▶ **THE PROBLEM**:
In the data below, how many lines contain the string "Table"? Reply with the number only.

***** RECORDED INFORMATION

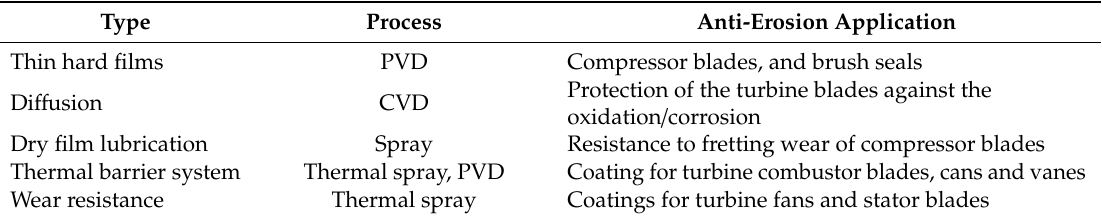
Table 6. Typical coatings applications in GTE [151–153].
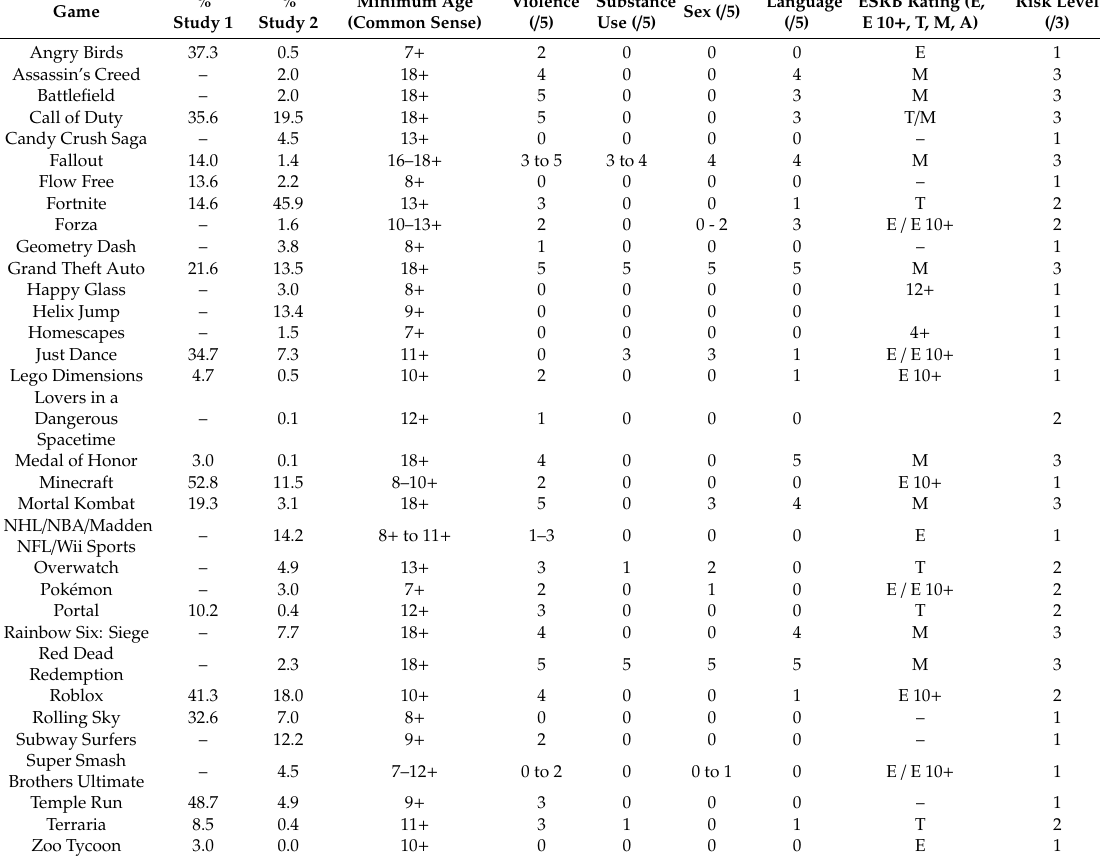
Table A1. Games Played by Participants in Study 1 and 2, Percent Played, and Risk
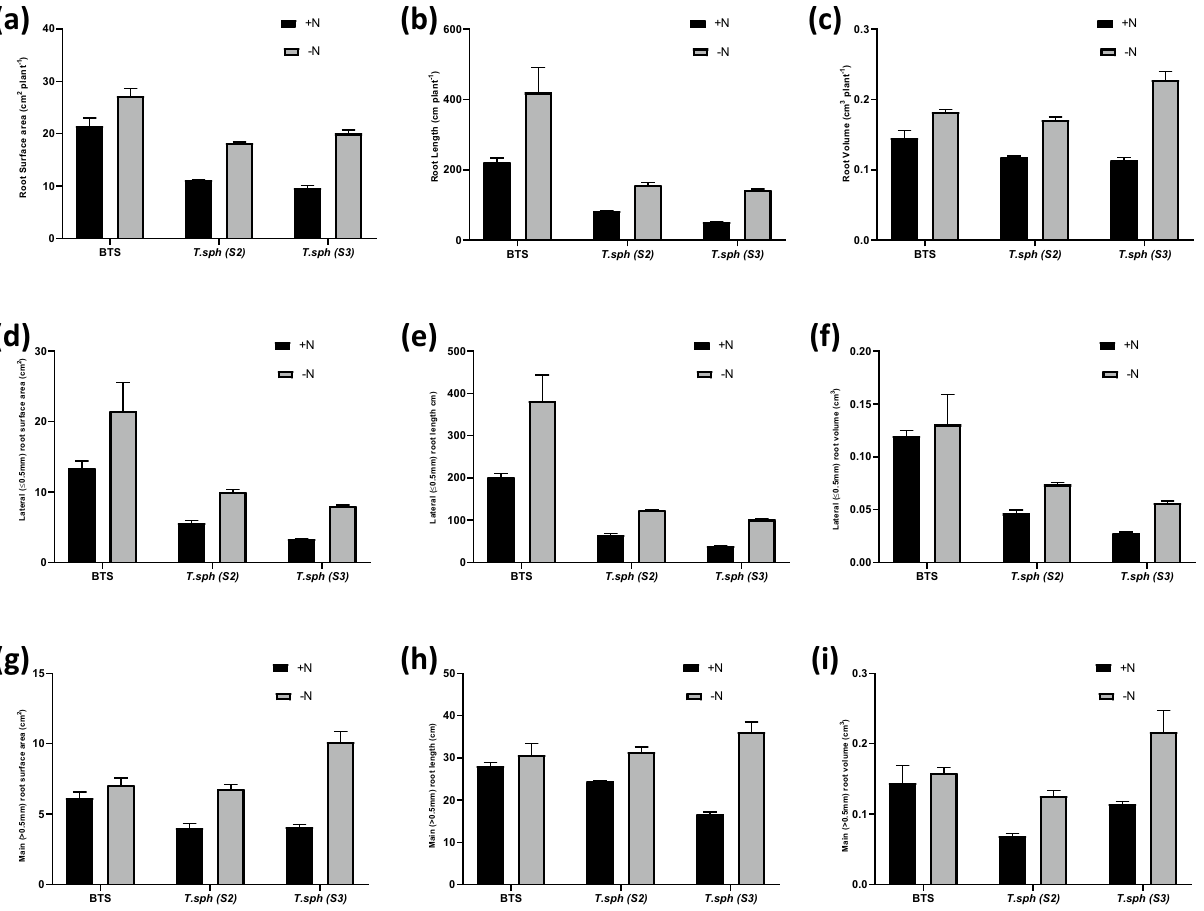
Figure 4. Effect of nitrogen deficient (0.05 mM nitrate, N−) and nitrogen sufficient (7.5 mM nitrate, N+) conditions on surface area ( a , d , g ), root length ( b , e , h ) and root volume ( c , f , i ) of total, lateral and main roots of thirty days old seedlings of wheat genotypes grown under hydroponic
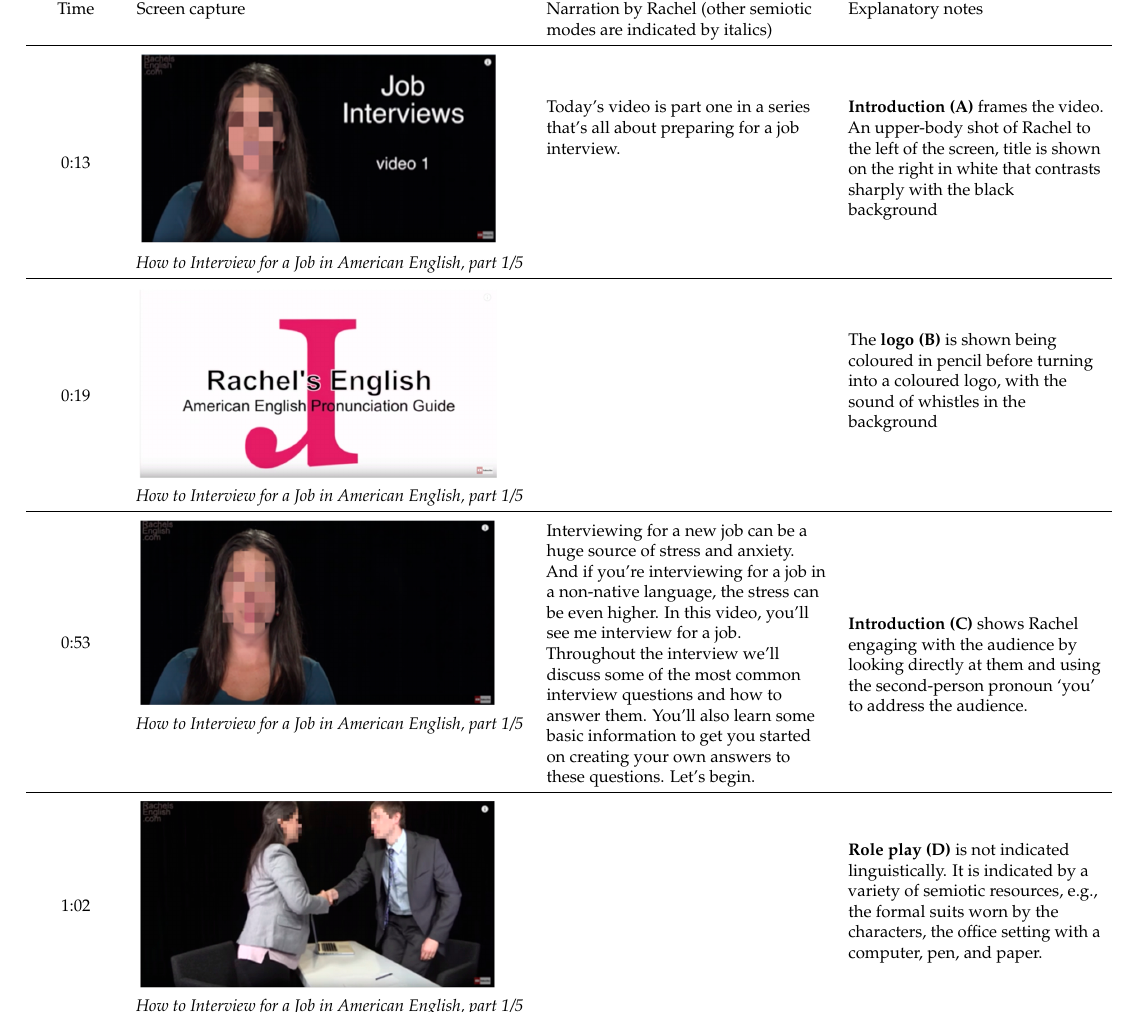
Table 3. A multimodal view of the lesson.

**********

▶ **EXERCISE SOLUTION**:
3